- _Task item a_
Express the lines of the rows further down, beginning at the line that contains "Which series has" and ending after the line that contains "Read against the", as a Markdown table with the columns No. and Line, leaving out blank lines.

The cross border flow of data ^

[3]
With technological evolution, cross-border data transfer became regular. The advent of the internet and its features as a global system of interconnected networks, characterized by a diffuse and a global nature, has made easy the wide spreading of information across borders, and simplified the establishing of contacts and the data exchange. The increase of cross-border flows of personal data drew attention to the need of protecting the privacy of the subjects as a fundamental right, on one hand, and the importance of free flow of the personal data to economic ends, on the other hand. It also became clear that harmonization in Europe was far below the required level. The complexity of personal data processing as a result of information and communication technology showed that there are relevant differences between the legislation of the Member States and the level of harmonization is deficient3. Outside the European Union the approaches to data privacy protection are varied and with profound differences4.
[4]
The need for legal security determines the importance of establishing in which situations the standard of protection of Directive 95/46/EC will be applicable and which law will be applicable in cross-border situations to the right of claiming compensation for damages resulting of the infringement of those rules. In addition, real data protection requires the enforcement of data protection rules and, for this purpose, it is essential to determine which court has jurisdiction and how can the decisions of national courts be enforced in other countries. This paper seeks to enlighten these problems trying to demonstrate the importance of judicial cooperation in solving them.

2.

The applicable law to cross-border data transfer under Directive 95/46/EC ^

[5]
It is important for individuals and economic agents to know which law will rule the processing of cross-border data flows. Through the conflict-of-law rules5, we can establish to which transnational situations we are going to apply the standards of protection of the EU law (that are present in national laws by the transposition of Directive 95/46/EC).
[6]
However, as a previous step, it is important to determine which situations are included in the material scope of application of Directive 95/46/EC. The Directive is applicable to the processing of personal data, in order to guarantee the right to privacy (Art. 1). Art. 2 (a) of Directive 95/46/EC defines personal data as information relating to an identified or identifiable individual, such as identification number, physical, psychological, economic, cultural or social factors. Examples of processing of personal data are listed on Art. 2 (b), like for example: collection, recording, organization, storage, adaptation or alteration, retrieval, consultation, use, disclosure by transmission, dissemination or otherwise making available, alignment or combination, blocking, erasure or destruction. Sometimes, the personal data are collected by e-mail and other techniques; at times the subject voluntarily puts his personal data online, for example in social networks like Facebook or Google Plus. Because of the global nature of the internet, most of the times, these situations are related with more than one country. If the subject tries to revoke his consent and to retrieve those personal data, under which law can he do it? Sometimes personal information is collected without the knowledge and consent of the subject, and that information can be sold to other users, or can be collected by tracking the behavior of the subject online by the website operators, and this information can circulate easily across the borders. The question is under which law we can determine that those behaviors are unlawful and we can be retrieved the damages resulting from them? An example of the relevance of difference of legislations in the cross-border flow of personal information, that shows the importance of determining the applicable law, is given by a European Commission text of 2012: «[a] multinational company with several establishments in the EU has deployed an online mapping system across Europe which collects images of all private and public buildings and also take pictures of people on the street. In one Member State, the inclusion of un-blurred pictures of persons unaware that they were being photographed was considered to be unlawful», but not in others6.

- _Task item b_
Write the next part of the passage on cross-border data flows, picking up from its final sentence.

- _Working data_
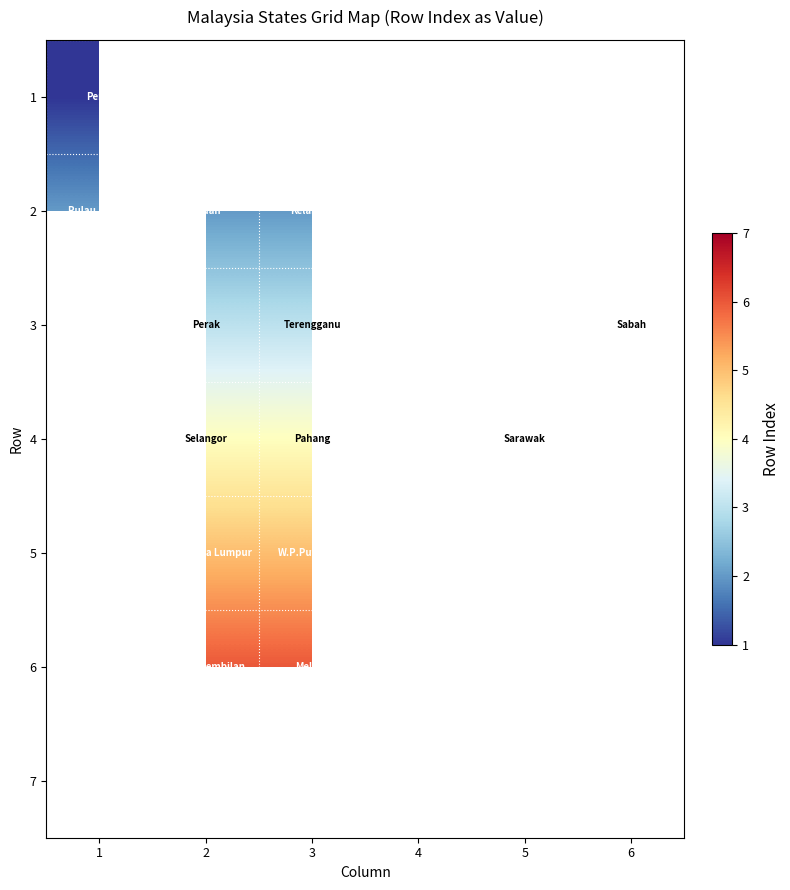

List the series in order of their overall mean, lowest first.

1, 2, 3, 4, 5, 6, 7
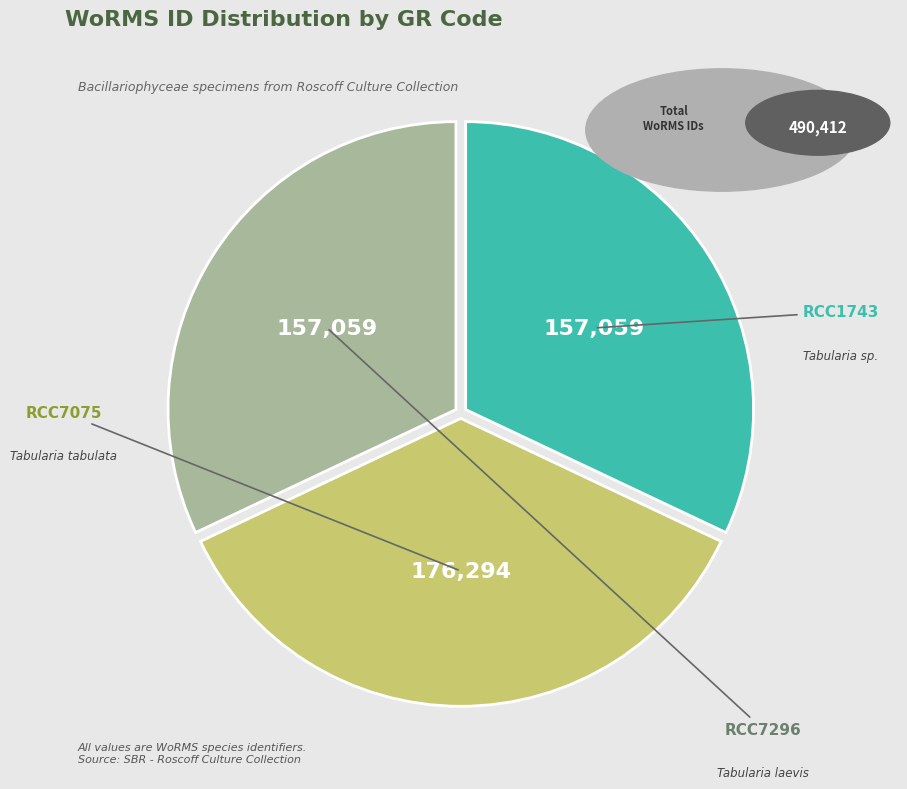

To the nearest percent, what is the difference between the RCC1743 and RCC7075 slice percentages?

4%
--
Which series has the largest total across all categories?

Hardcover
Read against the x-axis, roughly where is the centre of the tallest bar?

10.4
* * *
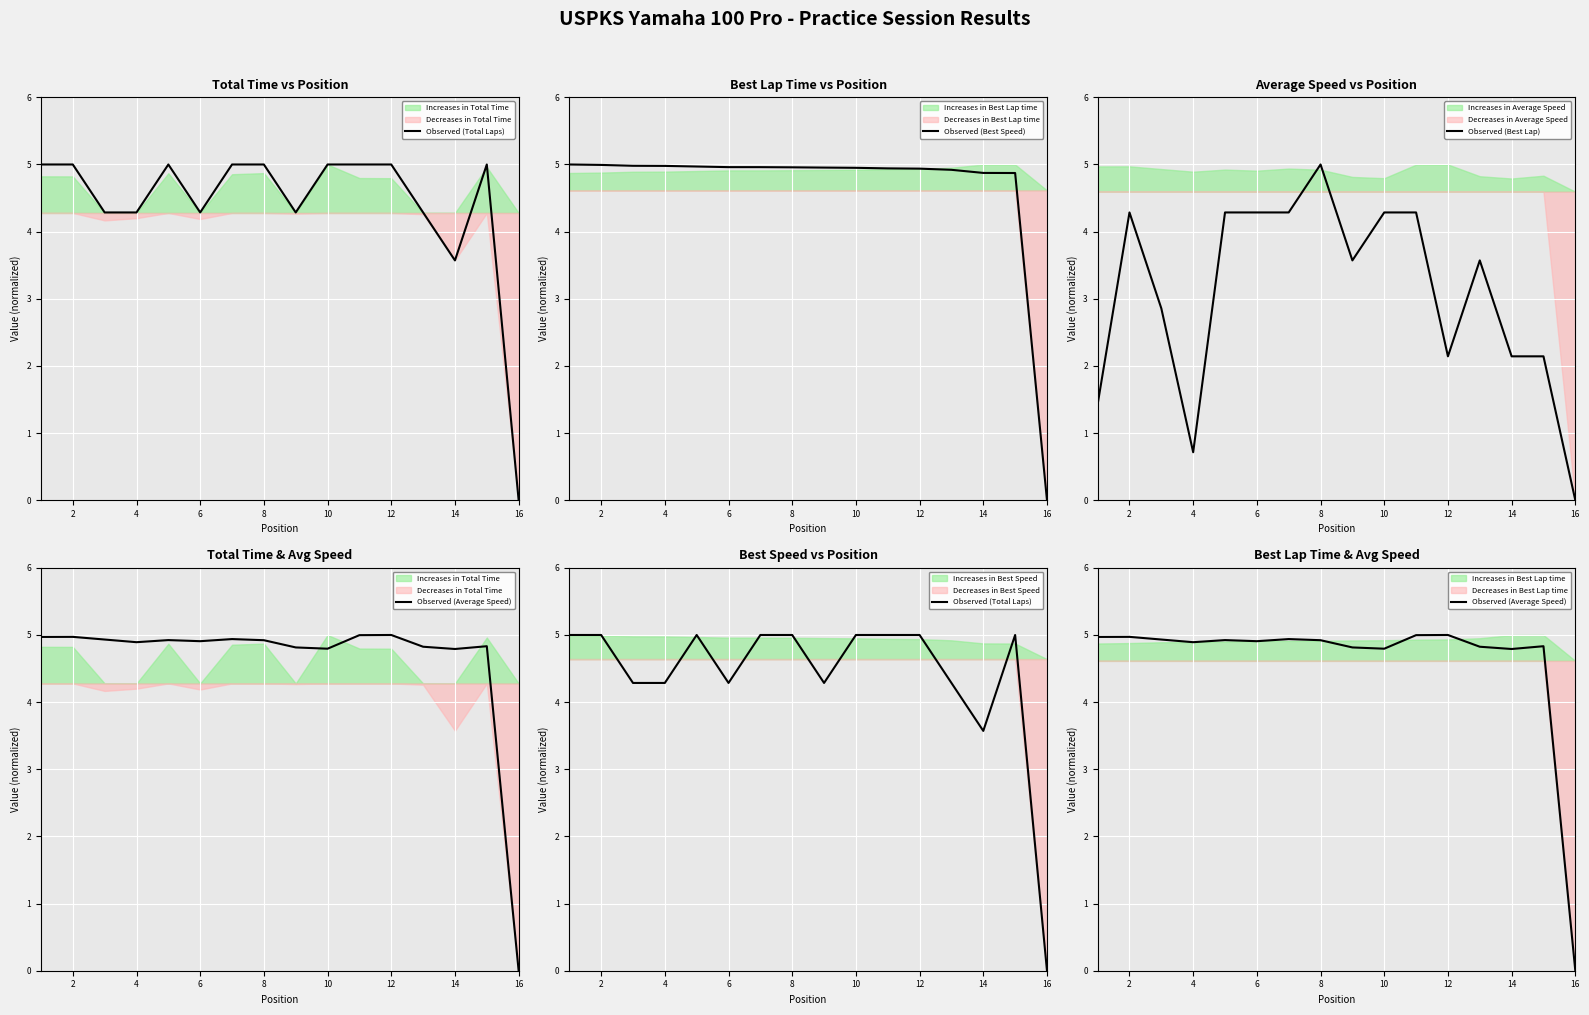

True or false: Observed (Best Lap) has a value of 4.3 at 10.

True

- _Reply a_
| No. | Line |
|---|---|
| 1 | Which series has the largest total across all categories? |
| 2 | Hardcover |
| 3 | Read against the x-axis, roughly where is the centre of the tallest bar? |

- _Reply b_
[7]
The conflict-of-law rule that lays down the scope of application of Directive 95/46/EC is set in Art. 4. Directive 95/46/EC is applicable when the establishment of the controller in the context of his activities is situated in the European Union, regardless of the place where the data processing occurs [Art. 4 sec. 1 (a)]. In those situations where the controller is established on the territory of several Member States, each establishment should comply with the obligations laid down by the national law of its situation. In what concerns online exchange of data, it may be difficult to determine the location of the establishment, because the activity of the controller may be widespread on the internet throughout several countries. But the concept of establishment laid down in Directive 95/46/EC helps to overcome this problem, because establishment is defined in a broad sense in Recital 19, as a stable arrangement through which is exercise an effective and real activity, regardless the form it takes – branch, subsidiary... If a controller has several establishments in the EU, each one of them should be in accordance with the national rules of the Member States of its situation (Recital 21, 2nd part). The controller, according to Art. 2 (d), is the legal or natural person or entity that alone or with others decides which will be the objective of the processing of personal data and the means used to that purpose7. Recital 47 helps to fulfill this concept giving the example of the messages that have personal data and are transmitted by mail or other communications technology, with the only objective of transmission: «(…) the controller in respect of the personal data contained in the message will normally be considered to be the person from whom the message originates (…)», rather the transmission service providers; however these «(…) will normally be considered controllers in respect of the processing of the additional personal data necessary for the operation of the service»8.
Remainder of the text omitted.